When a “Comical Ali” meme begins circulating about your organisation then it is a clear signal that you have major reputation issues. "Comical Ali" - for those of you unaware - was Saddam Hussein’s information minister during the second Iraq war. He became infamous for his media appearances claiming all was well while explosions and destruction could be seen behind him during his live media briefings.
This week’s Comical Ali moment was when Cricket Australia announced that their head of integrity would be flying to South Africa in the wake of ball-tampering (for the uninitiated: cheating) that had been undertaken by their players.
If an organisation requires a head of integrity then all cannot be well. To me it points to a culture that is rotten and in need of constant doses of sweet smelling pot pouri to keep the stench away. The events this week suggest this to be correct.
So what happened? In short, an Australian cricketer, Cameron Bancroft, was caught rubbing sandpaper on the cricket ball to try and alter its condition for the benefit of his team. This is significant. In the right conditions this could make the difference between winning or losing.
It then became known that Bancroft, a junior member of the team, was undertaking the ball-tampering after discussions within the team’s “leadership group”.
Some have claimed that the way Bancroft and his captain Steve Smith faced the cameras and immediately admitted to what happened was brave but did they have much choice? The TV pictures showed what had happened. It didn’t need the Australian captain to confirm this.
Smith's carefully chosen words about the “leadership group” knowing about the ball-tampering were perhaps an attempt to draw a line and prevent the broader scrutiny of how the Australia cricket team go about their work.
The immediate reaction from Cricket Australia - the governing body of the sport in Australia - was weak with Smith, alongside his vice-captain David Warner, being allowed to step-down from their roles for the rest of the Test Match - which only lasted one further day.
Cricket Australia’s response was out of step with public opinion at home and abroad leaving them wondering how to repair their shattered reputation. When Australia’s prime minister referred to the ball-tampering as being “cheating beyond belief” it illustrated just how badly Cricket Australia had dealt with this scandal.

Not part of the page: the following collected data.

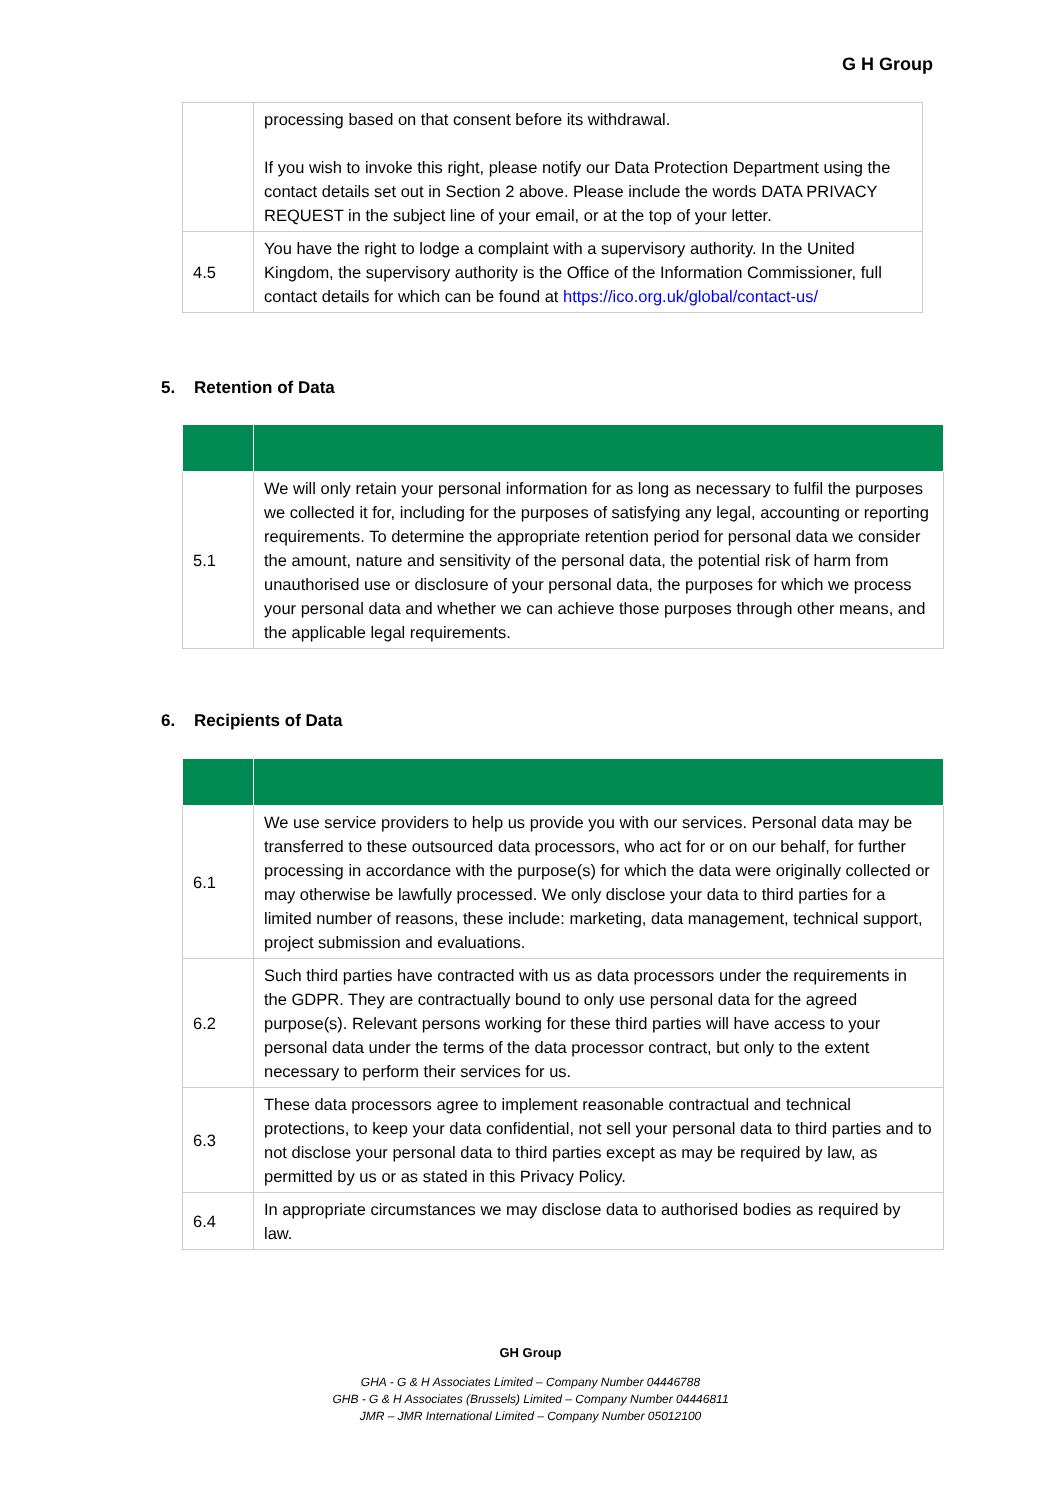G H Group
| | processing based on that consent before its withdrawal. If you wish to invoke this right, please notify our Data Protection Department using the contact details set out in Section 2 above. Please include the words DATA PRIVACY REQUEST in the subject line of your email, or at the top of your letter. |
| 4.5 | You have the right to lodge a complaint with a supervisory authority. In the United Kingdom, the supervisory authority is the Office of the Information Commissioner, full contact details for which can be found at https://ico.org.uk/global/contact-us/ |
5. Retention of Data
| 5.1 | We will only retain your personal information for as long as necessary to fulfil the purposes we collected it for, including for the purposes of satisfying any legal, accounting or reporting requirements. To determine the appropriate retention period for personal data we consider the amount, nature and sensitivity of the personal data, the potential risk of harm from unauthorised use or disclosure of your personal data, the purposes for which we process your personal data and whether we can achieve those purposes through other means, and the applicable legal requirements. |
6. Recipients of Data
| 6.1 | We use service providers to help us provide you with our services. Personal data may be transferred to these outsourced data processors, who act for or on our behalf, for further processing in accordance with the purpose(s) for which the data were originally collected or may otherwise be lawfully processed. We only disclose your data to third parties for a limited number of reasons, these include: marketing, data management, technical support, project submission and evaluations. |
| 6.2 | Such third parties have contracted with us as data processors under the requirements in the GDPR. They are contractually bound to only use personal data for the agreed purpose(s). Relevant persons working for these third parties will have access to your personal data under the terms of the data processor contract, but only to the extent necessary to perform their services for us. |
| 6.3 | These data processors agree to implement reasonable contractual and technical protections, to keep your data confidential, not sell your personal data to third parties and to not disclose your personal data to third parties except as may be required by law, as permitted by us or as stated in this Privacy Policy. |
| 6.4 | In appropriate circumstances we may disclose data to authorised bodies as required by law. |
GH Group
GHA - G & H Associates Limited – Company Number 04446788
GHB - G & H Associates (Brussels) Limited – Company Number 04446811
JMR – JMR International Limited – Company Number 05012100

Cricket Australia should have removed captain Steve Smith immediately for his leadership in pre-meditated cheating, the same goes for the vice-captain. A review of what happened should have been announced in hours with the aim of communicating that cheating, bullying and a culture that perpetuates this kind of behaviour is not acceptable.
That none of this was undertaken makes Cricket Australia my Mis-Communicator of the Week.